Exercise

# Multiple variables in a logistic regression model

The interpretation of a single parameter still holds when including several variables in a model. When you do include several variables and ask for the interpretation when a certain variable changes, it is assumed that the other variables remain constant, or unchanged. There is a fancy latin phrase for this, *ceteris paribus*, literally meaning "keeping all others the same".

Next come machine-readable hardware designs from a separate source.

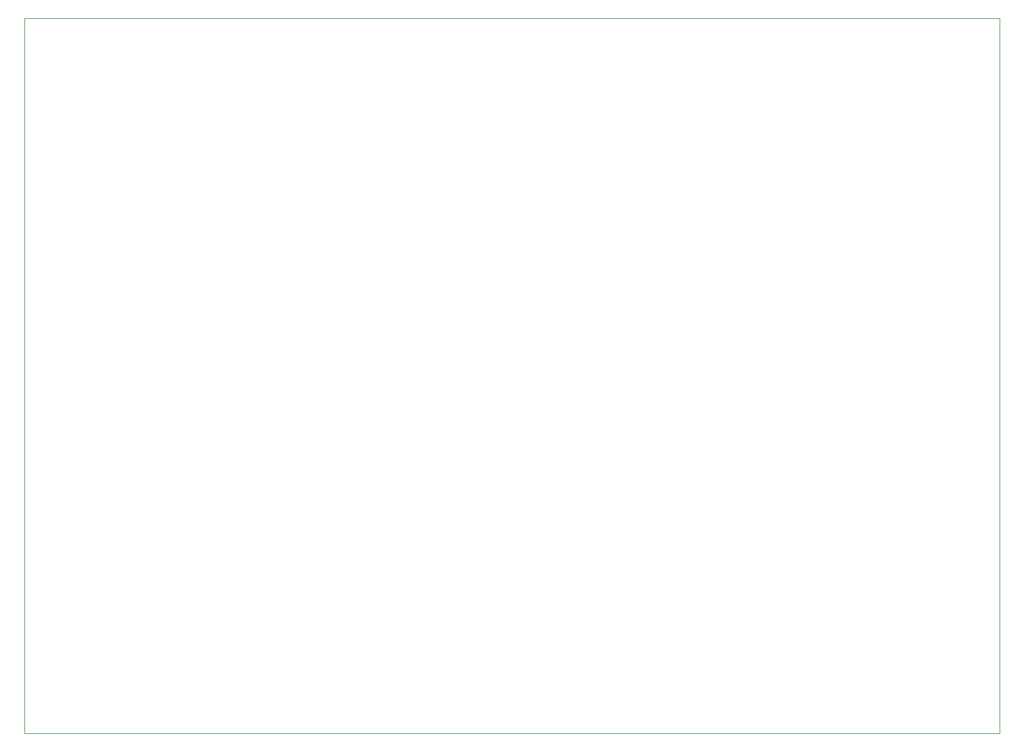
<source format=gbr>
G04*
G04 #@! TF.GenerationSoftware,Altium Limited,Altium Designer,23.2.1 (34)*
G04*
G04 Layer_Color=0*
%FSLAX25Y25*%
%MOIN*%
G70*
G04*
G04 #@! TF.SameCoordinates,D46152EC-C408-46DB-B0A5-B777A763C0D4*
G04*
G04*
G04 #@! TF.FilePolarity,Positive*
G04*
G01*
G75*
%ADD69C,0.00100*%
D69*
X100000Y109000D02*
X632500D01*
Y500000D01*
X100000D01*
Y109000D01*
M02*

</source>
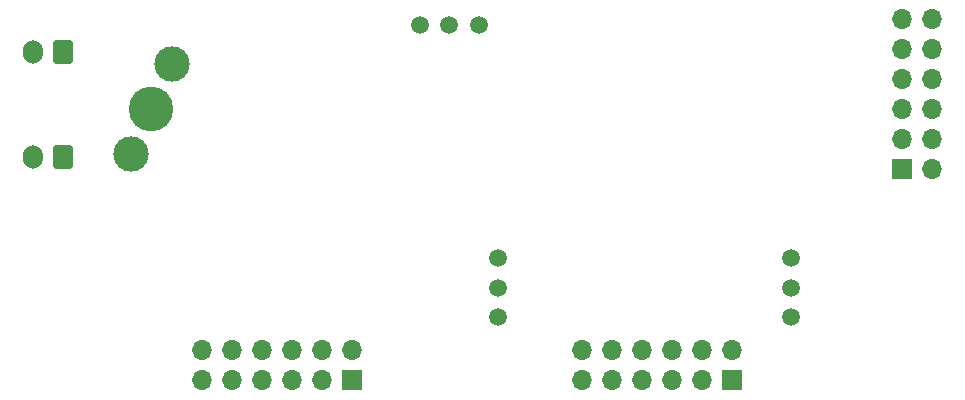
<source format=gbs>
G04 #@! TF.GenerationSoftware,KiCad,Pcbnew,6.0.2-378541a8eb~116~ubuntu20.04.1*
G04 #@! TF.CreationDate,2023-01-27T16:36:08+01:00*
G04 #@! TF.ProjectId,BUCKY_POWER,4255434b-595f-4504-9f57-45522e6b6963,rev?*
G04 #@! TF.SameCoordinates,Original*
G04 #@! TF.FileFunction,Soldermask,Bot*
G04 #@! TF.FilePolarity,Negative*
%FSLAX46Y46*%
G04 Gerber Fmt 4.6, Leading zero omitted, Abs format (unit mm)*
G04 Created by KiCad (PCBNEW 6.0.2-378541a8eb~116~ubuntu20.04.1) date 2023-01-27 16:36:08*
%MOMM*%
%LPD*%
G01*
G04 APERTURE LIST*
G04 Aperture macros list*
%AMRoundRect*
0 Rectangle with rounded corners*
0 $1 Rounding radius*
0 $2 $3 $4 $5 $6 $7 $8 $9 X,Y pos of 4 corners*
0 Add a 4 corners polygon primitive as box body*
4,1,4,$2,$3,$4,$5,$6,$7,$8,$9,$2,$3,0*
0 Add four circle primitives for the rounded corners*
1,1,$1+$1,$2,$3*
1,1,$1+$1,$4,$5*
1,1,$1+$1,$6,$7*
1,1,$1+$1,$8,$9*
0 Add four rect primitives between the rounded corners*
20,1,$1+$1,$2,$3,$4,$5,0*
20,1,$1+$1,$4,$5,$6,$7,0*
20,1,$1+$1,$6,$7,$8,$9,0*
20,1,$1+$1,$8,$9,$2,$3,0*%
G04 Aperture macros list end*
%ADD10C,1.500000*%
%ADD11RoundRect,0.250000X0.600000X0.750000X-0.600000X0.750000X-0.600000X-0.750000X0.600000X-0.750000X0*%
%ADD12O,1.700000X2.000000*%
%ADD13C,3.784600*%
%ADD14C,3.000000*%
%ADD15R,1.700000X1.700000*%
%ADD16O,1.700000X1.700000*%
G04 APERTURE END LIST*
D10*
X69550000Y-87800000D03*
X72050000Y-87800000D03*
X74550000Y-87800000D03*
X101000000Y-112525000D03*
X101000000Y-110025000D03*
X101000000Y-107525000D03*
X76150000Y-112525000D03*
X76150000Y-110025000D03*
X76150000Y-107525000D03*
D11*
X39300000Y-90050000D03*
D12*
X36800000Y-90050000D03*
D13*
X46800000Y-94900000D03*
D14*
X48527200Y-91090000D03*
X45072800Y-98710000D03*
D11*
X39300000Y-99000000D03*
D12*
X36800000Y-99000000D03*
D15*
X63800000Y-117875000D03*
D16*
X63800000Y-115335000D03*
X61260000Y-117875000D03*
X61260000Y-115335000D03*
X58720000Y-117875000D03*
X58720000Y-115335000D03*
X56180000Y-117875000D03*
X56180000Y-115335000D03*
X53640000Y-117875000D03*
X53640000Y-115335000D03*
X51100000Y-117875000D03*
X51100000Y-115335000D03*
D15*
X110400000Y-100000000D03*
D16*
X112940000Y-100000000D03*
X110400000Y-97460000D03*
X112940000Y-97460000D03*
X110400000Y-94920000D03*
X112940000Y-94920000D03*
X110400000Y-92380000D03*
X112940000Y-92380000D03*
X110400000Y-89840000D03*
X112940000Y-89840000D03*
X110400000Y-87300000D03*
X112940000Y-87300000D03*
D15*
X96000000Y-117875000D03*
D16*
X96000000Y-115335000D03*
X93460000Y-117875000D03*
X93460000Y-115335000D03*
X90920000Y-117875000D03*
X90920000Y-115335000D03*
X88380000Y-117875000D03*
X88380000Y-115335000D03*
X85840000Y-117875000D03*
X85840000Y-115335000D03*
X83300000Y-117875000D03*
X83300000Y-115335000D03*
M02*

</source>
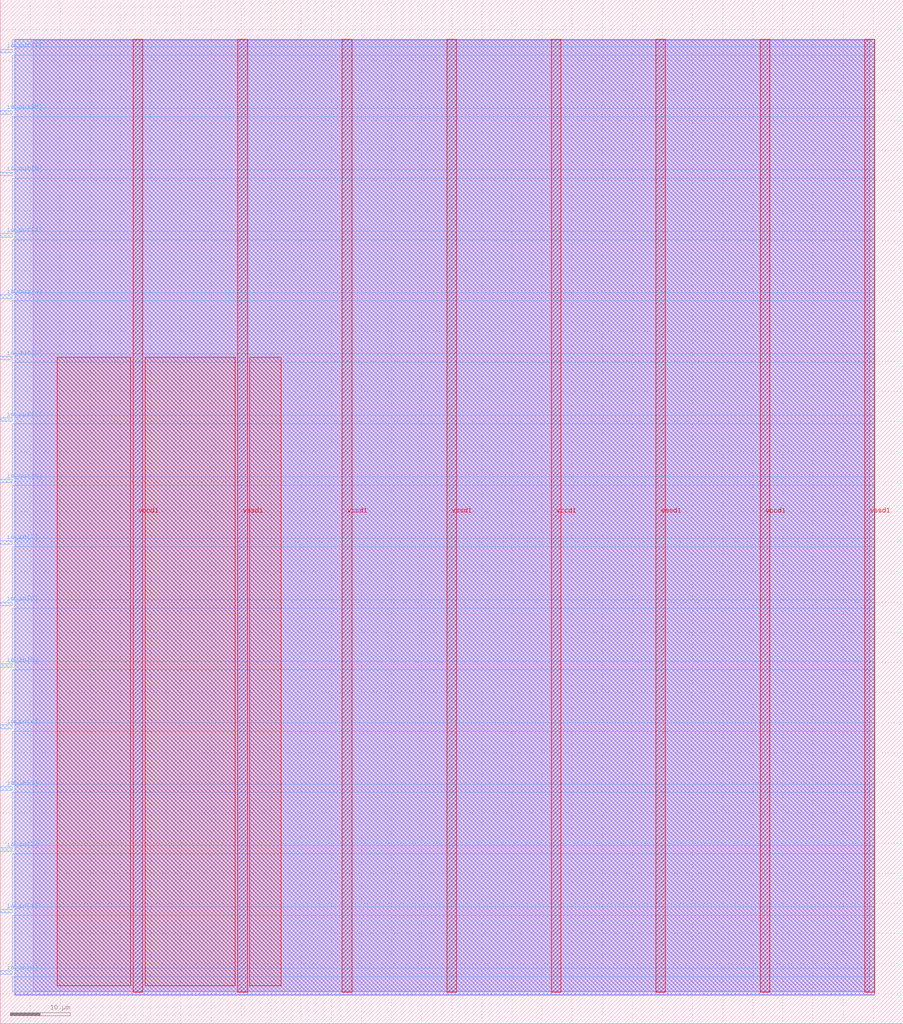
<source format=lef>
VERSION 5.7 ;
  NOWIREEXTENSIONATPIN ON ;
  DIVIDERCHAR "/" ;
  BUSBITCHARS "[]" ;
MACRO andrewm_parallel_to_uart
  CLASS BLOCK ;
  FOREIGN andrewm_parallel_to_uart ;
  ORIGIN 0.000 0.000 ;
  SIZE 150.000 BY 170.000 ;
  PIN io_in[0]
    DIRECTION INPUT ;
    USE SIGNAL ;
    PORT
      LAYER met3 ;
        RECT 0.000 8.200 2.000 8.800 ;
    END
  END io_in[0]
  PIN io_in[1]
    DIRECTION INPUT ;
    USE SIGNAL ;
    PORT
      LAYER met3 ;
        RECT 0.000 18.400 2.000 19.000 ;
    END
  END io_in[1]
  PIN io_in[2]
    DIRECTION INPUT ;
    USE SIGNAL ;
    PORT
      LAYER met3 ;
        RECT 0.000 28.600 2.000 29.200 ;
    END
  END io_in[2]
  PIN io_in[3]
    DIRECTION INPUT ;
    USE SIGNAL ;
    PORT
      LAYER met3 ;
        RECT 0.000 38.800 2.000 39.400 ;
    END
  END io_in[3]
  PIN io_in[4]
    DIRECTION INPUT ;
    USE SIGNAL ;
    PORT
      LAYER met3 ;
        RECT 0.000 49.000 2.000 49.600 ;
    END
  END io_in[4]
  PIN io_in[5]
    DIRECTION INPUT ;
    USE SIGNAL ;
    PORT
      LAYER met3 ;
        RECT 0.000 59.200 2.000 59.800 ;
    END
  END io_in[5]
  PIN io_in[6]
    DIRECTION INPUT ;
    USE SIGNAL ;
    PORT
      LAYER met3 ;
        RECT 0.000 69.400 2.000 70.000 ;
    END
  END io_in[6]
  PIN io_in[7]
    DIRECTION INPUT ;
    USE SIGNAL ;
    PORT
      LAYER met3 ;
        RECT 0.000 79.600 2.000 80.200 ;
    END
  END io_in[7]
  PIN io_out[0]
    DIRECTION OUTPUT TRISTATE ;
    USE SIGNAL ;
    PORT
      LAYER met3 ;
        RECT 0.000 89.800 2.000 90.400 ;
    END
  END io_out[0]
  PIN io_out[1]
    DIRECTION OUTPUT TRISTATE ;
    USE SIGNAL ;
    PORT
      LAYER met3 ;
        RECT 0.000 100.000 2.000 100.600 ;
    END
  END io_out[1]
  PIN io_out[2]
    DIRECTION OUTPUT TRISTATE ;
    USE SIGNAL ;
    PORT
      LAYER met3 ;
        RECT 0.000 110.200 2.000 110.800 ;
    END
  END io_out[2]
  PIN io_out[3]
    DIRECTION OUTPUT TRISTATE ;
    USE SIGNAL ;
    PORT
      LAYER met3 ;
        RECT 0.000 120.400 2.000 121.000 ;
    END
  END io_out[3]
  PIN io_out[4]
    DIRECTION OUTPUT TRISTATE ;
    USE SIGNAL ;
    PORT
      LAYER met3 ;
        RECT 0.000 130.600 2.000 131.200 ;
    END
  END io_out[4]
  PIN io_out[5]
    DIRECTION OUTPUT TRISTATE ;
    USE SIGNAL ;
    PORT
      LAYER met3 ;
        RECT 0.000 140.800 2.000 141.400 ;
    END
  END io_out[5]
  PIN io_out[6]
    DIRECTION OUTPUT TRISTATE ;
    USE SIGNAL ;
    PORT
      LAYER met3 ;
        RECT 0.000 151.000 2.000 151.600 ;
    END
  END io_out[6]
  PIN io_out[7]
    DIRECTION OUTPUT TRISTATE ;
    USE SIGNAL ;
    PORT
      LAYER met3 ;
        RECT 0.000 161.200 2.000 161.800 ;
    END
  END io_out[7]
  PIN vccd1
    DIRECTION INOUT ;
    USE POWER ;
    PORT
      LAYER met4 ;
        RECT 22.085 5.200 23.685 163.440 ;
    END
    PORT
      LAYER met4 ;
        RECT 56.815 5.200 58.415 163.440 ;
    END
    PORT
      LAYER met4 ;
        RECT 91.545 5.200 93.145 163.440 ;
    END
    PORT
      LAYER met4 ;
        RECT 126.275 5.200 127.875 163.440 ;
    END
  END vccd1
  PIN vssd1
    DIRECTION INOUT ;
    USE GROUND ;
    PORT
      LAYER met4 ;
        RECT 39.450 5.200 41.050 163.440 ;
    END
    PORT
      LAYER met4 ;
        RECT 74.180 5.200 75.780 163.440 ;
    END
    PORT
      LAYER met4 ;
        RECT 108.910 5.200 110.510 163.440 ;
    END
    PORT
      LAYER met4 ;
        RECT 143.640 5.200 145.240 163.440 ;
    END
  END vssd1
  OBS
      LAYER li1 ;
        RECT 5.520 5.355 144.440 163.285 ;
      LAYER met1 ;
        RECT 2.370 4.800 145.240 163.440 ;
      LAYER met2 ;
        RECT 2.390 4.770 145.210 163.385 ;
      LAYER met3 ;
        RECT 2.000 162.200 145.230 163.365 ;
        RECT 2.400 160.800 145.230 162.200 ;
        RECT 2.000 152.000 145.230 160.800 ;
        RECT 2.400 150.600 145.230 152.000 ;
        RECT 2.000 141.800 145.230 150.600 ;
        RECT 2.400 140.400 145.230 141.800 ;
        RECT 2.000 131.600 145.230 140.400 ;
        RECT 2.400 130.200 145.230 131.600 ;
        RECT 2.000 121.400 145.230 130.200 ;
        RECT 2.400 120.000 145.230 121.400 ;
        RECT 2.000 111.200 145.230 120.000 ;
        RECT 2.400 109.800 145.230 111.200 ;
        RECT 2.000 101.000 145.230 109.800 ;
        RECT 2.400 99.600 145.230 101.000 ;
        RECT 2.000 90.800 145.230 99.600 ;
        RECT 2.400 89.400 145.230 90.800 ;
        RECT 2.000 80.600 145.230 89.400 ;
        RECT 2.400 79.200 145.230 80.600 ;
        RECT 2.000 70.400 145.230 79.200 ;
        RECT 2.400 69.000 145.230 70.400 ;
        RECT 2.000 60.200 145.230 69.000 ;
        RECT 2.400 58.800 145.230 60.200 ;
        RECT 2.000 50.000 145.230 58.800 ;
        RECT 2.400 48.600 145.230 50.000 ;
        RECT 2.000 39.800 145.230 48.600 ;
        RECT 2.400 38.400 145.230 39.800 ;
        RECT 2.000 29.600 145.230 38.400 ;
        RECT 2.400 28.200 145.230 29.600 ;
        RECT 2.000 19.400 145.230 28.200 ;
        RECT 2.400 18.000 145.230 19.400 ;
        RECT 2.000 9.200 145.230 18.000 ;
        RECT 2.400 7.800 145.230 9.200 ;
        RECT 2.000 5.275 145.230 7.800 ;
      LAYER met4 ;
        RECT 9.495 6.295 21.685 110.665 ;
        RECT 24.085 6.295 39.050 110.665 ;
        RECT 41.450 6.295 46.625 110.665 ;
  END
END andrewm_parallel_to_uart
END LIBRARY


</source>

To build a logistic regression model with multiple variables, you can use the `+`

sign to add variables. Your formula will look something like:

```
y ~ x1 + ... + xk
```

In order to evaluate the model there are a number of things to be aware of. You already looked at the parameter values, but that is not the only thing of importance. Also important is the statistical significance of a certain parameter estimate. The significance of a parameter is often referred to as a **p-value**, however in a model output you will see it denoted as `Pr(>|t|)`

. In glm, mild significance is denoted by a "." to very strong significance denoted by "***". When a parameter is not significant, this means you cannot assure that this parameter is significantly different from 0. Statistical significance is important. In general, it only makes sense to interpret the effect on default for significant parameters.

Instructions

**100 XP**

- Create a logistic regression model using the
`glm()`

function, and the`training_set`

. Include the variables`age`

,`ir_cat`

,`grade`

,`loan_amnt`

and`annual_inc`

. Call this model`log_model_multi`

. - Obtain the significance levels using
`summary()`

in combination with our model. You will look more deeply into what significance levels mean in the next exercise!